HttpResponse::Ok().body("Hello World") creates an HTTP response with a status code of 200 (OK) and a body containing the string "Hello World".

This is all the code for our endpoints for now. We can now go ahead and edit our main.rs to wire our Http Server. Remove all current code in your main.rs file and replace it with the below code.

use actix_web::{ App, HttpServer};
mod routes {
    pub mod greetings;
}
#[actix_web::main]
async fn main() -> std::io::Result<()> {
    HttpServer::new(|| {
        App::new()
            .service(routes::greetings::hello_world)
    }).bind(("127.0.0.1", 8080))?
      .run()
      .await
}

use actix_web::{ App, HttpServer}; uses Rust's use keyword to bring specific components from the actix_web crate into scope.

• actix_web: This is a crate for the Actix Web framework, which is a powerful, pragmatic, and extremely fast web framework for Rust. It is commonly used to build web servers and web applications.
• App: The App struct is used to configure the application's services and middleware. It allows you to define routes, middlewares, and various other settings for your web application.
• HttpServer: The HttpServer struct is responsible for creating and running the HTTP server. It listens for incoming connections on a specified address and serves your application by passing requests to the App instance.

mod routes {
    pub mod greetings;
}

Defines a module structure within a Rust program. In Rust, a module is a way to group related items (such as functions, structs, enums, traits, etc.) together. Modules also help in organizing code in a more readable and maintainable way.

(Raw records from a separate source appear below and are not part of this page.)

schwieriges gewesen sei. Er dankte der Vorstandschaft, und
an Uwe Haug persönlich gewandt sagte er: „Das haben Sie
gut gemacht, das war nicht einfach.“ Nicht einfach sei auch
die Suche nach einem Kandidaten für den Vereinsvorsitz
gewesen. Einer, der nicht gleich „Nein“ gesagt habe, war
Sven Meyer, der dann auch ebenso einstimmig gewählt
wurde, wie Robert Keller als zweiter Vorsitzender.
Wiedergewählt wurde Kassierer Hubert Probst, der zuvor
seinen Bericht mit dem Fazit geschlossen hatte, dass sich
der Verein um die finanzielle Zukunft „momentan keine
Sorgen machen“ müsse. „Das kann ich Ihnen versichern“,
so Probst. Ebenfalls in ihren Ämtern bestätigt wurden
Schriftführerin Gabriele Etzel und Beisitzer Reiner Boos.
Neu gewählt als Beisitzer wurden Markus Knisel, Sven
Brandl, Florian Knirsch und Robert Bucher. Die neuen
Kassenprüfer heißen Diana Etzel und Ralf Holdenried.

Inside the routes module, there's a declaration for another module named greetings. The pub keyword stands for public, which means this greetings module is being made public. Making it public allows other modules outside routes to access the items defined in greetings.

The semicolon ; at the end means that greetings is declared but not defined within the same file. Typically, this would refer to another file (like greetings.rs or a greetings directory with a mod.rs file) where the actual content of the greetings module is defined.

#[actix_web::main]
async fn main() -> std::io::Result<()> {
    HttpServer::new(|| {
        App::new()
            .service(routes::greetings::hello_world)
    })
        .bind(("127.0.0.1", 8080))?
        .run()
        .await
}

#[actix_web::main] This attribute macro specifies that the main function will be an asynchronous entry point for the program, using Actix's runtime. It is a shorthand for setting up the actix_rt::System and starting it.

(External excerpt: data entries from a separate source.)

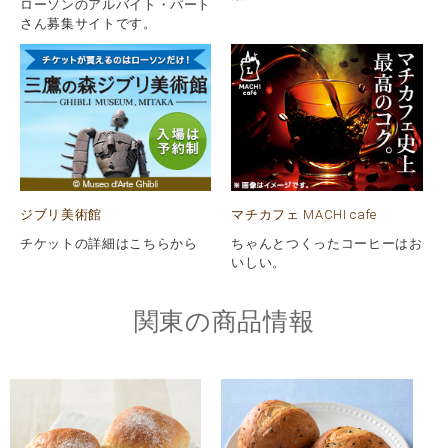
ローソンのアルバイト・パート
さん募集サイトです。
ジブリ美術館
マチカフェ MACHI cafe
チケットの詳細はこちらから
ちゃんとつくったコーヒーはお
いしい。
関東の商品情報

async fn main() -> std::io::Result<()> is an asynchronous main function returning a Result type. The Result will contain an Ok value of type () (unit) if the program runs successfully or an Err value if an I/O error occurs.

HttpServer::new(|| { ... }) This creates a new instance of an HTTP server. The argument is a closure that constructs an Actix App instance.

Inside this closure: App::new() creates a new Actix App, which is an application factory for configuring routes and services.

.service(routes::greetings::hello_world) registers a service (a route handler) with the App. The hello_world function is expected to be defined in the routes::greetings module and will be used to handle specific HTTP requests.

.bind(("127.0.0.1", 8080))? binds the server to the address 127.0.0.1 (localhost) on port 8080. The ? operator propagates any errors that occur during binding.

.run().await starts the HTTP server and runs it asynchronously. The await keyword makes the function pause until the server runs to completion.

Build & Run

We can now build and run our simple project, to get it working on our local system. To do this we'll use following cargo commands from the root of our project directory.

First build your application

cargo build

Then we can run our project using

cargo run

You can test your fantastic new API by using your browser and Navigating to http://localhost:8080.

Conclusion

Despite this being a very simple app, and is not going to win any innovation awards, it has helped us to get familiar with a number of concepts within rust and has a foundation to start building more onto it.